Caracas - Sixty-eight people have died in a prison riot in northern Venezuela, Attorney General Tarek William Saab said late Wednesday.
Initial reports had said that five people had died when inmates at a detention centre at the regional police headquarters in Carabobo state took a guard hostage and set fire to mattresses.
However, Saab said in a series of tweets that the dead comprised 66 men and two women, who were visiting the prison overnight.
An investigation would be launched immediately to clarify what had happened, he added, saying that four prosecutors had already been assigned to the case.
"We guarantee that we will carry out a thorough investigation to immediately clarify these painful events, which have [meant] mourning for dozens of Venezuelan families," Saab wrote.
The cells at the police headquarters are used as a temporary jail, from where detainees are taken to court to be sentenced.
Family members desperate for information about their loved ones gathered outside the police station.
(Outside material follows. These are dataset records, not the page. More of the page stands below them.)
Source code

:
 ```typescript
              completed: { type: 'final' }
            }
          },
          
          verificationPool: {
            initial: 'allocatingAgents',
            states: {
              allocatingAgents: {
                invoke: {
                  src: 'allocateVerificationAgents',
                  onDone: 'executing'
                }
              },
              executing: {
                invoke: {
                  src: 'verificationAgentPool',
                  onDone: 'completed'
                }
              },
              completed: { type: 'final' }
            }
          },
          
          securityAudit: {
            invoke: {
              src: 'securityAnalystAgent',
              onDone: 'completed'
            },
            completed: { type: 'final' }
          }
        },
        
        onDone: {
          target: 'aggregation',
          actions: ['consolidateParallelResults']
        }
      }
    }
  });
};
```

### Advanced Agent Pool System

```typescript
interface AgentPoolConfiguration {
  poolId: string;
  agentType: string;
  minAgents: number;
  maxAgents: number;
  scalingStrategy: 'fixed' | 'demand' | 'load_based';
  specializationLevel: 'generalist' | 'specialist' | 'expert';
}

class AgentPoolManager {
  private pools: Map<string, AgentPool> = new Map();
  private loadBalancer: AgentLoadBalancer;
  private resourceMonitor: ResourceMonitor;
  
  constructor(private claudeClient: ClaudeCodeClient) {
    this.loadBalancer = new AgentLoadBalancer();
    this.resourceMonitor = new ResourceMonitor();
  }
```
Television footage showed officers in combat gear pushing them back.
"There was no information, nothing!" one woman, whose son was inside the prison, said in a report shown on South American broadcaster NTN24.
The non-governmental organization Una Ventana a la Libertad (A Window to Freedom), which campaigns for prison reform in Venezuela, blamed the Ministry of Corrections and the minister responsible, Iris Valera, for the deaths.
The country's regional police were in a state of chaos due to the ministry's negligence, spokesman Carlos Nieto Palma said, and prison conditions were poor.
"This is serious and alarming," he said. "What happened today is a sign [of poor prison conditions] ... and it is experienced throughout Venezuela."
He said that when the ministry was created seven years ago, Varela had promised to build new pre-trial detention centres in each state but that so far not one had been completed.